Big Data International Conference 2018
Wikipedia defines Big Data as data sets that are so voluminous and complex that traditional data-processing application software are inadequate to deal with them. This includes both fixed and variable schema structured data, and unstructured data such as text, audio, image and video. All of it now seems to be flowing into the enterprise as demand increases to analyse it to help improve customer engagement, reduce risk or reduce cost. While much of this data was initially being ingested into on-premises Big Data systems like Hadoop, the last twelve months in particular has seen a huge move to capturing much of this data in Cloud storage as the battle for Big Data Analytics shifts to the Cloud. Today, everything from Hadoop, Spark, NoSQL databases, data warehouses, master data management, and streaming data are all now all available on the Cloud.
Also, data integration tools, information catalogs and analytical tools are also available there and while this trend is set to continue, most companies are now in a situation where Big Data and Big Data processing is running in a hybrid computing environment with data spread across multiple Cloud and on-premises data stores. This kind of complexity means that analytical systems (including Big Data platforms) now need to be managed and accessible across the firewall and not just on-premises.
Given this complexity how can you reduce time to value in a hybrid Big Data environment when your data is now not necessarily a single central data store but spread across multiple data stores on-premises and in one or more Clouds?

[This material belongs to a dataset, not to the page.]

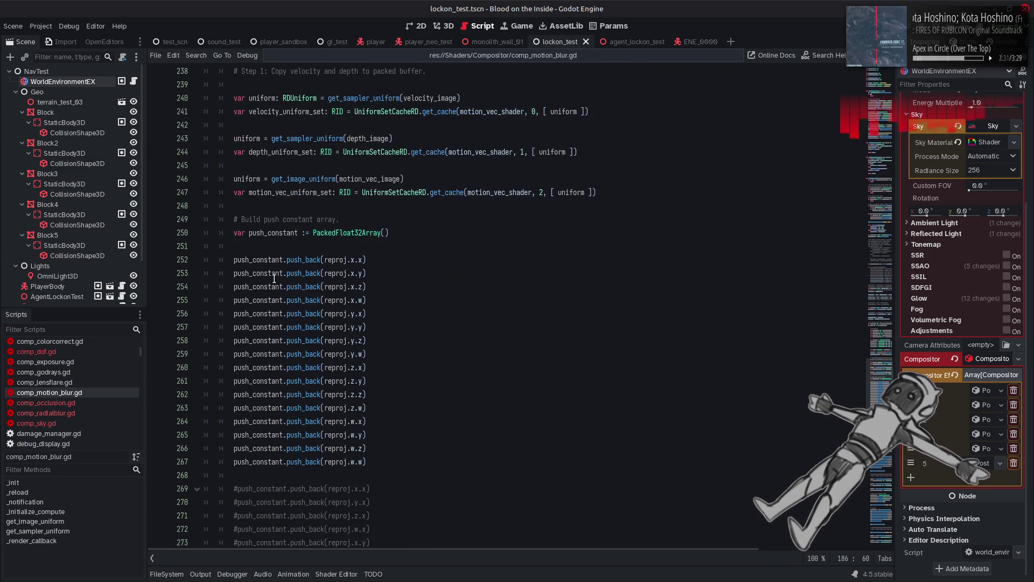
double_click(284, 261)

Also, tools are changing to help us be more productive. Workflow tools now mean we can build analytical pipelines without the need to write code.
Machine Learning automation tools are now available to accelerate model development and models can be deployed as services in containers so that they can run in-Hadoop, in-Spark, in-Stream, and at the edge. Data Science workbenches and interactive notebooks accelerate model development in Python, R, and Scala. Also SQL can now be used to access structured and semi-structured schema free data.
But with all these tools and data in Cloud and on-premises data stores, how are you going to govern this environment now that GDPR is active legislation? Is there anything to help with this? How can you exploit all this to accelerate time to value? What key skills do you need and what do you need to avoid in your data engineering teams to succeed?
In addition, with the arrival of the Internet of Things in manufacturing, healthcare, insurance, energy, logistics, government and other industries, high velocity streaming data increasing rapidly. Are you ready for streaming data? What should you do about real-time? Is this now the future? What is your strategy for IoT and how will fast data impact your architecture and your current methodologies?
This Conference aims to provide an update on Big Data to show the latest advances in technology and address all these areas The intention is to help you be successful with Big Data, integrate new technologies into your existing environment and reduce time to value.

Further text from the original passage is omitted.